Second, because of the medicinal value of mushrooms, chickens who consumer this feed should be better able to fight off disease without antibiotics. Moreover, the quality of the eggs and of the chicken meat should also improve. “If we feed the chickens with mushrooms, thanks to all the nutraceutical benefits, the quality of the meat and the quality of the eggs will improve,” Balan explains. “So not only is feed with mushrooms a health benefit for the chicken, but it’s also a health benefit for the people who end up eating the chicken and the eggs.”

Third, the soybeans and corn usually fed to chickens can be repurposed for human consumption. “When it comes to feed, right now we are solely dependent on soybean and corn,” Balan adds, “but the human population is growing and there is a limit to how much we can produce because of climate change and other factors. Since we are using soybeans to feed humans too, the available raw material for animal feed is decreasing.”

Conventional chicken feed, Balan explains, is 60 per cent cereals, 10 per cent nutritional additives, and 30 per cent vegetable protein and soybeans. “We want to change this composition by adding dry mushroom stems as a feed ingredient,” he adds.

The perfect middleman

Right now, Balan and his team of researchers are collecting the hard data that stakeholders in the poultry industry need to see in order to ascertain the benefits of adding mushrooms to chicken feed.

“The farmers are pretty open to this idea, just as long as the feed is comparable to that of soybean, and as long as it’s affordable,” he adds. “Moreover, if adding mushrooms has additional health benefits, they’re eager to see the data, and if it’s convincing, they’re willing to switch.”

Balan says he’s not trying to reinvent the wheel. “The mushroom industry is already there,” he says, “and the chicken industry is already there. So we’re not inventing something new. We are basically bringing them together. We’re like the middleman trying to connect these two industries.”

As exciting as the possibilities may be, Balan isn’t promising results overnight. It’s going to take a few years to bring this mushroom additive to market. “It’s probably going to take us three to five years,” he says. “We need to do the experiments so that we can collect the data to prove that this is not harmful.
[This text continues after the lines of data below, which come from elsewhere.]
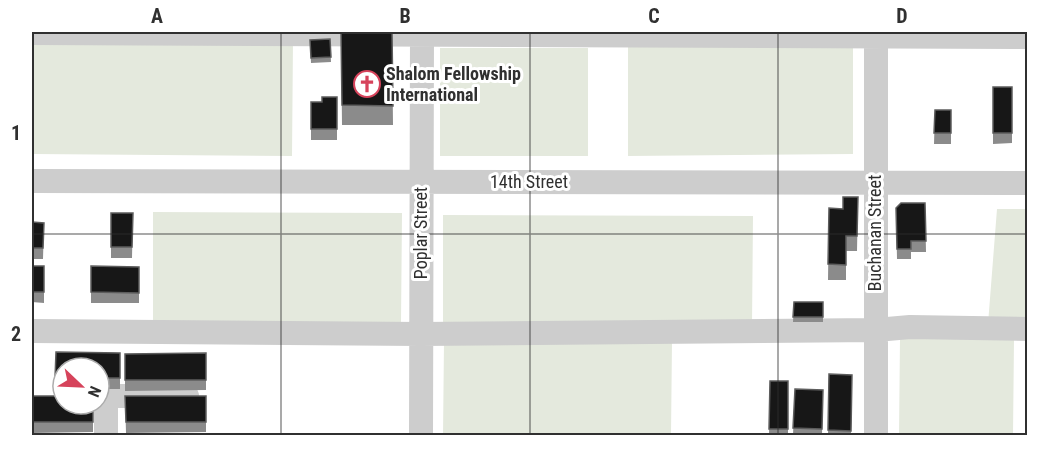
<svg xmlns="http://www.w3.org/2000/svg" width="1059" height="467" font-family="'Roboto Condensed',sans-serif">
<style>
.green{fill:#e4e9dd}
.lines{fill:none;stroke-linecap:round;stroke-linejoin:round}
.minor{stroke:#cdcdcd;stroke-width:24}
.wall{fill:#8b8b8b}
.building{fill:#171717;stroke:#5d5d5d;stroke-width:1.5}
.grid{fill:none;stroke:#303030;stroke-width:1.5;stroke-opacity:0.55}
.labels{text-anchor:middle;stroke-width:6;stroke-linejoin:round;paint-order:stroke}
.poi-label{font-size:18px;font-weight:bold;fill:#303030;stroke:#fff;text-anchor:start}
.street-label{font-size:18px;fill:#303030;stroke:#fff}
.neatline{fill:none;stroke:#303030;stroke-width:2}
.grid-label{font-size:20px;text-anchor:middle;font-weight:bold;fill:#303030}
</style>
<rect width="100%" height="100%" fill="#fff"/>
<path class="green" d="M32,39L293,40L292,156L32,154Z
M853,43V154L628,156V44Z
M440,48H588V156H440Z
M997,209H1027V324H988Z
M153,212L402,213L401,324L153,323Z
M443,215L753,216L752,326L443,325Z
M900,338L1014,339L1013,435L899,436Z
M444,341H672L671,435L443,436Z"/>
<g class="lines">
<path class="minor" d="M32,33L1028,37
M32,181L1028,183
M32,331L421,334L876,330L910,327L1028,329
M106,436V396H187
M421,436L422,32
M876,436V32"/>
</g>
<path class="wall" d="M341,32H392L393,125H342Z
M330,39L331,62L311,63L310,40Z
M993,87H1012V143L993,144Z
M337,97V140H311V102H322Z
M935,110H951V144H934Z
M858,197L857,251H846V280H828L829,208L843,209Z
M925,203L926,252H911V259H897L896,208Z
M111,213H133L132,258H111Z
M32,222L44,223L43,259H32Z
M32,266H44V303L32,302Z
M91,266L139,267V303H91Z
M794,302H823V322H793Z
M56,352L120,353V389H99V368H63V389L55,388Z
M206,353V390L125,391V354Z
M829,374L852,375L851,435H828Z
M770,381H788V435H769Z
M795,389L823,390L822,435H793Z
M32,396L93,404V432L32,433Z
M125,396H206V432L126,433Z"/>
<path class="building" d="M341,32H392L393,106L342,105Z
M330,39L331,57L311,58L310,40Z
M993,87H1012V133H993Z
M322,97H337V129H311V102H322Z
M935,110H951V133H934Z
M843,197H858L857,236H846V265L828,264L829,208L843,209Z
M901,203H925L926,241H911V249H897L896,208Z
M111,213H133L132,247H111Z
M32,222L44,223L43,248H32Z
M32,266H44V292H32Z
M91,266L139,267V293L91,292Z
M794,302H823V317H793Z
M56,352L120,353V378H99V368H63V378H55Z
M206,353V380H125V354Z
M829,374L852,375L851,431L828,430Z
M770,381H788V429H769Z
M795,389L823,390L822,429L793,428Z
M32,396H63V404H93V422H32Z
M125,396H206V422H126Z"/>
<path class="grid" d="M281,32V436M530,32V436M778,32V436M32,234H1028"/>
<defs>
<symbol id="church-ring" viewBox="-11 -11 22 22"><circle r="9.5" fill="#fff" stroke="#d6435b" stroke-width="1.5"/><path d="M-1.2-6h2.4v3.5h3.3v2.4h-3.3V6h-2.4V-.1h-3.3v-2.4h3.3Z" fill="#d6435b"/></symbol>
</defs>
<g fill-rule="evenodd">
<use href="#church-ring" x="352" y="69" width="30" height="30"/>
</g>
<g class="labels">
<g class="poi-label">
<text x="386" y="80">Shalom Fellowship<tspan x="386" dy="21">International</tspan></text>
</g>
<g class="street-label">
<text x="529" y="188">14th Street</text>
<text transform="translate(421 233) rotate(-90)" y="6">Poplar Street</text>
<text transform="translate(875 233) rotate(-90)" y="6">Buchanan Street</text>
</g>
</g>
<rect width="1059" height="467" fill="none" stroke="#ffffff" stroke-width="66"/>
<g transform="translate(81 386) rotate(113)"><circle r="28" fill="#ffffff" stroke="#acacac" stroke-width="1.5"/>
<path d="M0-4.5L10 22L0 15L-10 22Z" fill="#d6435b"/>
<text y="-9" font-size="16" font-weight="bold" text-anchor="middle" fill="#303030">N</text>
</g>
<rect x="33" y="33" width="993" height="401" class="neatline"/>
<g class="grid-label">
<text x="157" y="23">A</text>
<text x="405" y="23">B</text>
<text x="654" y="23">C</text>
<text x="902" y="23">D</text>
<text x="16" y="140">1</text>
<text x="16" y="341">2</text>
</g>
</svg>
We also need to prove the health benefits for the chickens, and we need to show that the chicken meat and eggs have a higher nutritional value. If we can prove all this, then people will be more inclined to try it.”

Other stakeholders in this food chain are the feed companies. “We also need to convince the feed industry,” Balan adds. “They will be looking at the economics of processing the mushroom stems.”

In the end, Balan is confident that everyone involved in this supply chain will see the bigger picture and realize that it’s a win-win situation for all parties. “The mushroom producers get an additional revenue stream, because right now they’re throwing the stems in the trash,” he explains. “The farmers get sustainable feed, which will improve the health and immunity of their chickens, while improving the quality of the meat and the eggs. That’s the beauty of this product: Everybody wins.”